Le montage avait permis d’assurer le remboursement intégral du capital ainsi qu’une partie des intérêts dus aux investisseurs et de restaurer la confiance dans le système bancaire du pays. Les autorités ont en outre lancé fin juillet un programme pilote prévoyant la création de bad banks locales (Huarong AM, Guohou AM, Cinda AM, Orient AM et Great Wall AM) autorisées à racheter les NPL des provinces de Shanghai, Guangdong, Zhejiang, Anhui et Jiangsu. Ce qui permettra aux banques de bénéficier de meilleures conditions de renégociations sur leurs prêts accordés aux collectivités pour financer des projets d’infrastructures et immobiliers.
Pékin souhaite en outre une plus grande transparence dans la gestion des bad banks. La semaine dernière, Huarong a cédé à cet effet 21% de son capital à un groupe d’investisseurs comprenant Goldman Sachs, Warburg Pincus, le fonds souverain malaisien Khazanah et Fosun pour 14,5 milliards de yuans. Une ouverture de son capital valorisant la société 11,4 milliards de dollars et qui fait suite à une émission d’obligations de 1,5 milliard réalisée il y a un mois. Orient AM a également émis jeudi dernier un milliard de dollars à 10 ans à 5% et Cinda AM 2,8 milliards en mai.

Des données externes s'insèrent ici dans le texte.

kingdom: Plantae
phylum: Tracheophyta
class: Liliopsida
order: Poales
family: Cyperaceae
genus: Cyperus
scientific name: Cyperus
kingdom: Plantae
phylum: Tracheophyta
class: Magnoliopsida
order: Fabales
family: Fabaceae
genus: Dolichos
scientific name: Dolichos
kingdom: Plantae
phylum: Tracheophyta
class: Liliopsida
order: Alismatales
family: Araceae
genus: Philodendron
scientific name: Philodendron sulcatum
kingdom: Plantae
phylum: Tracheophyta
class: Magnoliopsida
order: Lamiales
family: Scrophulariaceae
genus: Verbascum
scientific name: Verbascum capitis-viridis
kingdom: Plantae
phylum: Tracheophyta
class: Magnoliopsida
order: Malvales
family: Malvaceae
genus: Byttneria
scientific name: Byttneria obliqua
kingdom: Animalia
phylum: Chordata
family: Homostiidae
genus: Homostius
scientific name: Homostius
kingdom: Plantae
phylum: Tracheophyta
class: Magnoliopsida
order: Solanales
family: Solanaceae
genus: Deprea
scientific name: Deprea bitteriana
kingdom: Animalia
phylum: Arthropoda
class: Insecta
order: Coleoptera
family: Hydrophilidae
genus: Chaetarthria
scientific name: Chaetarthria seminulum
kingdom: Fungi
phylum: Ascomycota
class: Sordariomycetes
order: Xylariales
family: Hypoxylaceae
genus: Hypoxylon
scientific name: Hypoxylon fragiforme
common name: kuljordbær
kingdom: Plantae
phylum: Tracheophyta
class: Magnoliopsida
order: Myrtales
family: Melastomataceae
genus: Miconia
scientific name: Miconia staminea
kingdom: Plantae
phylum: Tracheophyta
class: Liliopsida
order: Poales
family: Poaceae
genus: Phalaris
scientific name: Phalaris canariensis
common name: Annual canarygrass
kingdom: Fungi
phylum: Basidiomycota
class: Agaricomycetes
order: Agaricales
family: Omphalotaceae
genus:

Huarong prévoit de suivre l’exemple tracé par Cinda AM fin 2013, en s’introduisant à la Bourse de Hong Kong. Pourtant, des inquiétudes quant à la qualité de son bilan et la perspective de défauts ont fait plonger le cours de l’action Cinda de 7% jeudi et de 18% depuis le début de l’année. Les cinq plus grandes banques d’Etat ont déprécié et transféré hors de leur bilan 46,91 milliards de yuans de NPL au premier semestre, selon le Wall Street Journal. Un montant plus de deux fois supérieur à celui enregistré un an plus tôt, avec des créances douteuses en hausse de 21% mais un ratio moyen officiel qui reste limité à 1,08%.